Comme prévu, ça roule au super sans-plomb dès les premiers instants. Pris dans le peloton, je constate la bravoure de certains : j’en soupçonne plusieurs essoufflés comme des asthmatiques de rouler à un rythme suicidaire. Après quelque temps, ça se calme. Ça se clame toujours. On a tout de même 80 kilomètres à déguster.

Parlant de dégustation, j’ai quelque peu relâché les pédales après un certain temps, histoire de savourer l’effort, et non de le subir. Après une trentaine de kilomètres, un groupe me rattrape, et l’un des poursuivants me demande :

- Qu’est-ce qui se passe? Parti trop vite? Mal au dos?
- Ça va, je profite de la ballade.

 J’allais en profiter comme il se doit. Quelques barres tendres plus tard, je rattrapais les poursuivants en question, plus quelques participants partis prestement. Jusqu’à environ vingt kilomètres de l’arrivée, au sommet de la montagne avant la descente finale, c’était plaisant.
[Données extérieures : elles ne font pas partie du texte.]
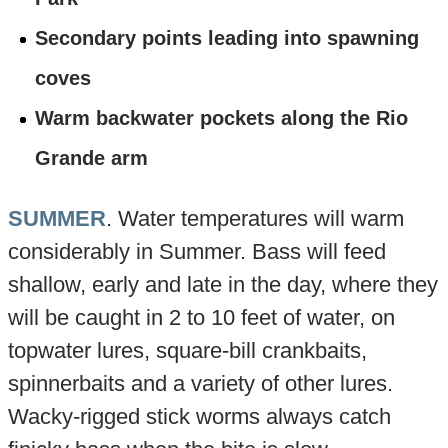
Secondary points leading into spawning
coves
Warm backwater pockets along the Rio
Grande arm
SUMMER
. Water temperatures will warm
considerably in Summer. Bass will feed
shallow, early and late in the day, where they
will be caught in 2 to 10 feet of water, on
topwater lures, square-bill crankbaits,
spinnerbaits and a variety of other lures.
Wacky-rigged stick worms always catch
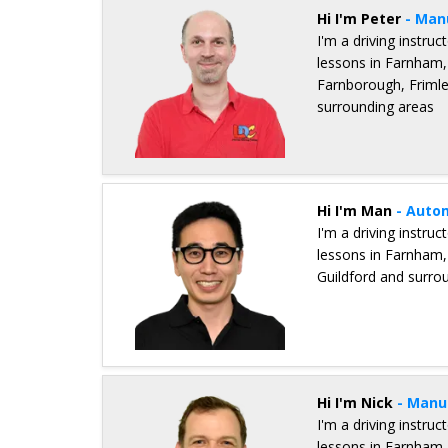
Hi I'm Peter
- Man
I'm a driving instru
lessons in Farnham,
Farnborough, Frimle
surrounding areas
Details for Peter Dann
Hi I'm Man
- Auto
I'm a driving instru
lessons in Farnham,
Guildford and surro
Details for Man Ho Cheung
Hi I'm Nick
- Manu
I'm a driving instru
lessons in Farnham,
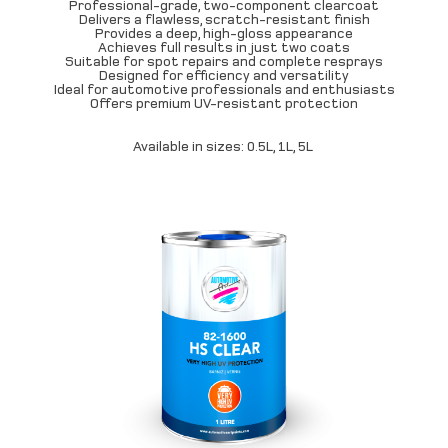
Professional-grade, two-component clearcoat
Delivers a flawless, scratch-resistant finish
Provides a deep, high-gloss appearance
Achieves full results in just two coats
Suitable for spot repairs and complete resprays
Designed for efficiency and versatility
Ideal for automotive professionals and enthusiasts
Offers premium UV-resistant protection
Available in sizes: 0.5L, 1L, 5L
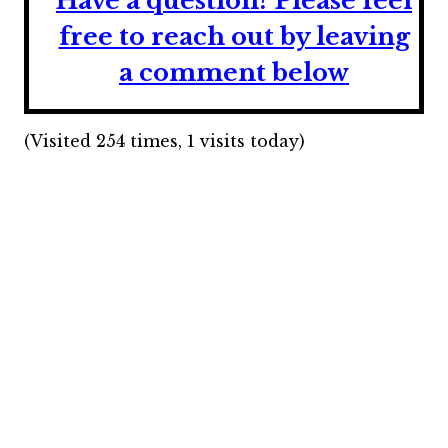
Have a question? Please feel
free to reach out by leaving
a comment below
(Visited 254 times, 1 visits today)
L’ennui, c’est que les derniers kilomètres ne faisaient pas que descendre, et mon dos ne me faisait pas que du bien. À me faire ramener le banc de mon hardtail sur les fesses tout ce temps, j’avais le dos en compote.
Ah oui, et idée suicidaire : je ne suis parti qu’avec deux bidons bien remplis, sans jamais me ravitailler. Ça m’en aurait pris au moins quatre. Mais comme évoquer plus haut, poussé à bloc, plusieurs pensées traversent l’esprit, comme la crainte de s’arrêter cinq secondes pour remplir une gourde.
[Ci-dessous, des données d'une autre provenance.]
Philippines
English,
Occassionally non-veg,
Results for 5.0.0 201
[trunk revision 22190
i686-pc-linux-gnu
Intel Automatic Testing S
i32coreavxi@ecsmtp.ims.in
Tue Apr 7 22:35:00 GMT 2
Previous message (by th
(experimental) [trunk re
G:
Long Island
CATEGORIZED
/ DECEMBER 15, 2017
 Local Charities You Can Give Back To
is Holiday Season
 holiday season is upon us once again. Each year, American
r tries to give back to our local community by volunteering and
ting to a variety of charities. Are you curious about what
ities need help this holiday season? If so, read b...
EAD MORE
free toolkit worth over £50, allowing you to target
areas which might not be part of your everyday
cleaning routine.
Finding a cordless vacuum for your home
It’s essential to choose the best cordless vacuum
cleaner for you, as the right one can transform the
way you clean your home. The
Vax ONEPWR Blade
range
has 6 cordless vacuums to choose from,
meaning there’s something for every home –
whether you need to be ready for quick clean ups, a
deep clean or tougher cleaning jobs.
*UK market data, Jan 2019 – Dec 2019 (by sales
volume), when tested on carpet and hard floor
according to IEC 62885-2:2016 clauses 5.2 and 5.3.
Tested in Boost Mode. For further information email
J’ai souffert les vingt derniers kilomètres. La fin du parcours était vraiment sympathique, mais j’hallucinais presque des melons d’eau juteux et des fontaines de liquide de toutes sortes. J’étais comme en transe, sous l’effet du manque de liquide. Cette virée s’est terminée comme dans un rêve psychédélique, comparable à l’épopée d’Alice au Pays des merveilles.  Les dix dernières bornes, ce sont des vallons sans pitié pour quiconque a atteint sa limite.

Une fois le fil franchi, mes hallucinations derrière moi et le dos bien barré, il me fallut une dizaine de minutes à débarquer de mon vélo. Puis une trentaine pour ingurgiter un tas de trucs comestibles. Et enfin ce qui me sembla une éternité pour pédaler les quelques mètres jusque chez Jeff, où m’attendaient des victuailles un peu plus consistantes.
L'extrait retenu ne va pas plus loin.